Erkenntnis 5: Älterwerden hat auch positive Seiten: mehr Einfluss, mehr Erfahrung, mehr Würde und letztlich den Triumph übr die gesellschaftliche Produktivität.
Jürgen Teller, den Berliner bereits aus seiner Ausstellung aus dem Martin-Grophius-Bau kennen, war ebenfalls in der Ausstellung vertreten. Auch hier zeigte er wieder seine nackte Vivienne Westwood: breitbeinig sitzt die damals 68-jährige Modeschöpferin auf einem geblümten Sofa, präsentiert ihr karottenfarbiges Haar – oben wie unten. Die Modeschöpferin provoziert, so viel schamlose Nacktheit mit Schamhaaren eckt an.
Es ist Tellers Leitmotiv in seinen Werken, die perfekte Schönheit im Unperfekten zu offenbaren: Auch in seinen Mode-Shootings zeigte er bewusst die Hautunreinheiten, Pickel und teils sogar Narben seiner Models.
Welche Wucht das hat, bewies der letzte Raum der Ausstellung: Die bekannte britische Schauspielerin Helen Mirren sitzt 2009 in der Badewanne.
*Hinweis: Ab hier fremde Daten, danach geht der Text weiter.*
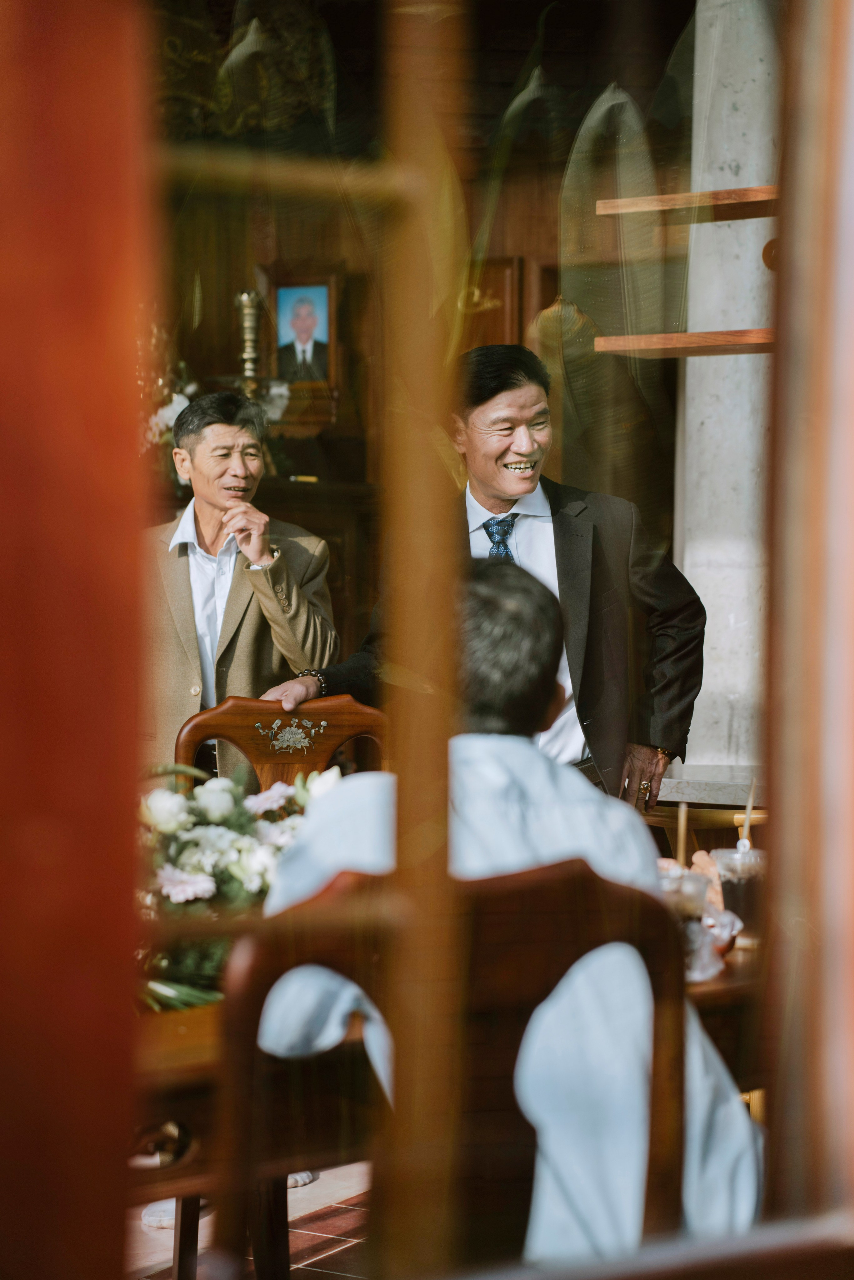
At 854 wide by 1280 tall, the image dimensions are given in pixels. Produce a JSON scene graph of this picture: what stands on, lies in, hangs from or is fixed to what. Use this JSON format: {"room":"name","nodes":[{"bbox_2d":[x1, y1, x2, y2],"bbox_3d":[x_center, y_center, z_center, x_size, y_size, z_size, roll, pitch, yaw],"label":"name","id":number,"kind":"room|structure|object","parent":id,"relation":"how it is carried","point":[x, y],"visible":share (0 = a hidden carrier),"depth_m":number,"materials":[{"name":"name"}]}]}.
{"room":"living room","nodes":[
{"label":"living room","id":0,"kind":"room"},
{"bbox_2d":[122,1162,370,1279],"bbox_3d":[-0.349,1.222,4.107,6.220,0.101,7.149,1,2,33],"label":"tiled floor","id":1,"kind":"structure","parent":0,"point":[317,1183],"depth_m":5.16,"materials":[{"name":"tile"}]},
{"bbox_2d":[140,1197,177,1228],"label":"shoe","id":2,"kind":"object","parent":1,"relation":"on","point":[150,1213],"visible":0.24,"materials":[{"name":"white"}]},
{"bbox_2d":[139,388,340,783],"bbox_3d":[-0.498,0.190,6.313,0.562,1.495,0.635,1,2,14],"label":"man","id":3,"kind":"object","parent":1,"relation":"on","point":[187,592],"visible":0.66,"depth_m":6.15},
{"bbox_2d":[126,996,371,1279],"bbox_3d":[-0.460,0.841,3.537,0.937,0.695,1.278,1,2,33],"label":"dining table","id":4,"kind":"object","parent":1,"relation":"on","point":[207,1010],"visible":0.35,"depth_m":3.23,"materials":[{"name":"brown wood"}]},
{"bbox_2d":[134,760,341,1013],"bbox_3d":[-0.304,0.319,3.655,0.545,0.312,0.613,1,2,33],"label":"flower arrangement","id":5,"kind":"object","parent":4,"relation":"on","point":[170,825],"visible":0.45,"depth_m":3.59,"materials":[{"name":"white plant"}]},
{"bbox_2d":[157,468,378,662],"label":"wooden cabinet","id":6,"kind":"object","parent":1,"relation":"on","point":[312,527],"visible":0.13,"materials":[{"name":"brown wood"}]},
{"bbox_2d":[136,334,202,487],"bbox_3d":[-0.911,-0.774,8.440,0.435,0.618,0.481,1,2,33],"label":"flower arrangement","id":7,"kind":"object","parent":6,"relation":"on","point":[180,402],"visible":0.35,"depth_m":8.42,"materials":[{"name":"white plant"}]},
{"bbox_2d":[234,287,263,394],"bbox_3d":[-0.574,-0.870,8.645,0.144,0.562,0.145,1,2,33],"label":"candlestick","id":8,"kind":"object","parent":6,"relation":"on","point":[242,296],"visible":0.76,"depth_m":8.61,"materials":[{"name":"gold metal"}]},
{"bbox_2d":[266,265,340,393],"bbox_3d":[-0.423,-1.026,9.068,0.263,0.484,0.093,1,2,33],"label":"framed portrait","id":9,"kind":"object","parent":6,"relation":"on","point":[314,286],"visible":0.93,"depth_m":9.05},
{"bbox_2d":[175,694,387,794],"bbox_3d":[-0.256,0.635,5.339,0.520,0.996,0.575,0,2,-8],"label":"wooden chair","id":10,"kind":"object","parent":1,"relation":"on","point":[344,715],"visible":0.26,"depth_m":5.56,"materials":[{"name":"brown wood"}]},
{"bbox_2d":[211,855,686,1279],"bbox_3d":[0.030,0.677,2.650,0.528,0.905,0.572,-1,2,-19],"label":"wooden chair","id":11,"kind":"object","parent":1,"relation":"on","point":[613,915],"visible":0.69,"depth_m":2.57,"materials":[{"name":"brown wood"}]},
{"bbox_2d":[250,560,767,1268],"bbox_3d":[0.085,0.411,2.956,0.575,0.988,0.754,0,2,-7],"label":"man","id":12,"kind":"object","parent":11,"relation":"on","point":[543,634],"visible":0.46,"depth_m":2.78},
{"bbox_2d":[264,340,704,817],"bbox_3d":[0.135,0.257,5.509,0.708,1.645,0.695,-1,2,-36],"label":"man","id":13,"kind":"object","parent":1,"relation":"on","point":[566,552],"visible":0.55,"depth_m":5.35},
{"bbox_2d":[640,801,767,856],"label":"wooden chair","id":14,"kind":"object","parent":1,"relation":"on","point":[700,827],"visible":0.2,"depth_m":6.09,"materials":[{"name":"brown wood"}]},
{"bbox_2d":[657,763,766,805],"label":"stone ledge","id":15,"kind":"object","parent":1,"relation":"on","point":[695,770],"visible":0.44,"depth_m":6.31,"materials":[{"name":"stone"}]},
{"bbox_2d":[682,933,768,1093],"bbox_3d":[0.369,0.820,3.998,0.958,0.673,1.033,1,2,33],"label":"dining table","id":16,"kind":"object","parent":1,"relation":"on","point":[728,978],"visible":0.15,"depth_m":3.68,"materials":[{"name":"brown wood"}]},
{"bbox_2d":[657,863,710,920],"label":"plastic cup","id":17,"kind":"object","parent":16,"relation":"on","point":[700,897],"visible":0.4,"depth_m":3.71,"materials":[{"name":"clear plastic"}]},
{"bbox_2d":[675,802,688,865],"bbox_3d":[0.387,0.332,4.034,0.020,0.178,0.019,1,2,33],"label":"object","id":18,"kind":"object","parent":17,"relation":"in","point":[680,845],"visible":0.68,"depth_m":4.03,"materials":[{"name":"brown wood"}]},
{"bbox_2d":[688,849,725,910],"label":"bread","id":19,"kind":"object","parent":16,"relation":"on","point":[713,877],"visible":0.38,"depth_m":4.21,"materials":[{"name":"food"}]},
{"bbox_2d":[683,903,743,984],"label":"glass bowl","id":20,"kind":"object","parent":16,"relation":"on","point":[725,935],"visible":0.51,"depth_m":3.60,"materials":[{"name":"clear"}]},
{"bbox_2d":[710,845,766,942],"bbox_3d":[0.468,0.377,3.896,0.095,0.150,0.094,1,2,33],"label":"plastic cup","id":21,"kind":"object","parent":16,"relation":"on","point":[735,897],"visible":0.68,"depth_m":3.86,"materials":[{"name":"clear plastic"}]},
{"bbox_2d":[738,775,757,849],"bbox_3d":[0.506,0.312,4.189,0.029,0.198,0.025,0,2,-5],"label":"straw","id":22,"kind":"object","parent":21,"relation":"in","point":[747,812],"visible":0.64,"depth_m":4.19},
{"bbox_2d":[676,0,781,775],"bbox_3d":[0.893,-0.549,7.010,0.509,3.278,0.534,1,2,33],"label":"stone column","id":23,"kind":"structure","parent":1,"relation":"on","point":[725,226],"depth_m":6.81,"materials":[{"name":"stone"}]},
{"bbox_2d":[592,328,776,356],"bbox_3d":[0.850,-0.685,6.085,0.826,0.046,0.313,1,2,33],"label":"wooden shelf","id":24,"kind":"object","parent":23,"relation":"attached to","point":[665,347],"visible":0.75,"depth_m":6.10,"materials":[{"name":"brown wood"}]},
{"bbox_2d":[594,185,778,218],"bbox_3d":[0.929,-1.051,6.348,0.990,0.042,0.279,1,2,33],"label":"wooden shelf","id":25,"kind":"object","parent":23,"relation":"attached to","point":[757,191],"visible":0.82,"depth_m":6.43,"materials":[{"name":"brown wood"}]},
{"bbox_2d":[148,1,693,766],"bbox_3d":[-0.136,-0.722,8.806,1.733,3.636,0.599,1,2,33],"label":"wooden wall","id":26,"kind":"structure","parent":0,"point":[230,279],"depth_m":8.86,"materials":[{"name":"brown wood"}]},
{"bbox_2d":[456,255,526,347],"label":"picture frame","id":27,"kind":"object","parent":26,"relation":"attached to","point":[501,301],"visible":0.38,"depth_m":9.04,"materials":[{"name":"brown wood"}]},
{"bbox_2d":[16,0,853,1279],"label":"window","id":28,"kind":"structure","parent":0,"point":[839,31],"depth_m":1.53,"materials":[{"name":"glass"}]},
{"bbox_2d":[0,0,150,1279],"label":"window frame","id":29,"kind":"object","parent":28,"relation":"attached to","point":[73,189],"visible":0.97,"depth_m":1.57,"materials":[{"name":"red wood"}]},
{"bbox_2d":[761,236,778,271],"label":"wooden knob","id":30,"kind":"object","parent":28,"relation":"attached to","point":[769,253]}
]}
Der nackte Busen ragt aus dem Wasser, die nassen Haare im Wet-Look nach hinten. Helen Mirren ist da 64. Verletzlich, ernst aber auch selbstsicher blickt sie in diesem intimen Moment des Badezimmers in die Kamera – und gleichzeitig sieht sie würdevoll und schön aus. Auch so kann Älterwerden aussehen: schön.
Hier ein weiterführender Link auf die Arbeiten von Jürgen Teller:
Unteres Belevedere
Rennweg 6A, 1030 Wien,
bis 4. März 2018
https://www.belvedere.at
Beim Schreiben des Artikels musste ich an meine verstorbene Großmutter Annemarie denken; der noch auf dem Sterbebett von ihren beiden Töchtern bescheinigt wurde, eine schöne weiche Haut zu haben. Sie hat Zeit ihres Lebens nur die Creme aus der berühmten blauen Dose benutzt.